Incidente Tramandaí: a “guerra” da FAB contra a Marinha
Disputa pelo direito de operar aviões levou as duas forças militares do Brasil às vias de fato

Na última semana, o presidente Jair Bolsonaro assinou um decreto que daria ao Exército Brasileiro permissão para voltar a operar aeronaves de asa de fixa, e não apenas helicópteros. A decisão a favor da Força Terrestre, no entanto, teve repercussão negativa no alto comando da Força Aérea Brasileira (FAB) e acabou revogada três dias depois e o edital anterior foi restabelecido.

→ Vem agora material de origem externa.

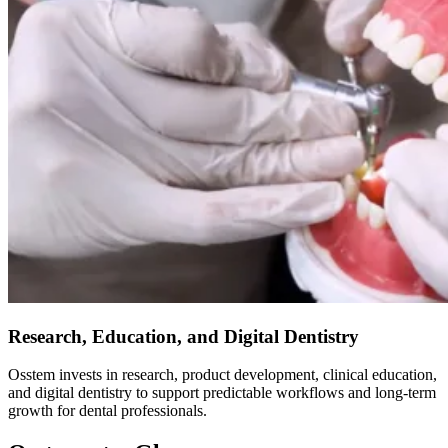
Research, Education, and Digital Dentistry
Osstem invests in research, product development, clinical education,
and digital dentistry to support predictable workflows and long-term
growth for dental professionals.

Essa recente disputa de interesses trouxe à tona novamente um embate entre as forças armadas brasileiras que já dura quase 80 anos. Após a criação da FAB, em 20 de janeiro de 1941, os corpos de aviação do Exército e da Marinha do Brasil (MB) foram dissolvidos e todo o inventário de aeronaves militares do Brasil nesse tempo foi transferido para a força aérea, que a partir daí teria exclusividade na operação de meios aéreos, incluindo atividades com aeronaves embarcadas.
O Exército acatou a decisão de transferir seus aviões para a FAB. Com a Marinha, porém, a situação foi bem diferente e o clima na força naval era de inconformidade.
Comandado pelo Almirante Guillobel, o Ministério da Marinha passou a estudar formas de reativar sua aviação. Em 4 de agosto de 1952, em comum acordo com o Ministro da Força Aérea, Nero Moura, e com presidente Getúlio Vargas, a MB recriou a Diretoria de Aeronáutica, extinta desde 1941. O primeiro passo, foi a criação da especialidade de Observador Naval (OAN) em 3 de dezembro de 1954, com o propósito de preparar oficiais para atuarem em aeronaves da FAB.
Mas isso ainda não era o suficiente para a Marinha. O desejo da força naval era ter novamente seus próprios aviões e adequados para suas missões. Em 1957, a MB iniciou os estudos para adquirir aeronaves e manteve contatos com a Marinha dos EUA, com o intuito de enviar um grupo de oficiais brasileiros para o curso de piloto naval naquele país.
Nesse meio tempo, o governo brasileiro negociava a compra do porta-aviões britânico HMS Vengeance (posteriormente batizado como NAeL Minas Gerais). Dias após a aquisição da embarcação, em 1956, a Marinha do Brasil fechou um contrato para adquirir dois helicópteros Westland Widgeon (versão britânica do Sikorsky Dragonfly).
Em 1960, enquanto o Minas Gerais era reformado Holanda, a Marinha passou então a avaliar a compra de aeronaves de asa fixa para operar a bordo do navio aeródromo, mesmo não tendo o respaldo do governo e do Ministério da Aeronáutica. Dois anos depois, em total sigilo, a MB comprou seis monomotores Pilatus P.3 para instrução e um lote com seis aviões navais operacionais North American T-28 Trojan.

A aquisição, transporte e o desembarque dessas aeronaves no Brasil até hoje são cercados de mistérios e nunca foram totalmente esclarecidos. Passado esse episódio, a FAB passou a acompanhar de perto todas as negociações da Marinha.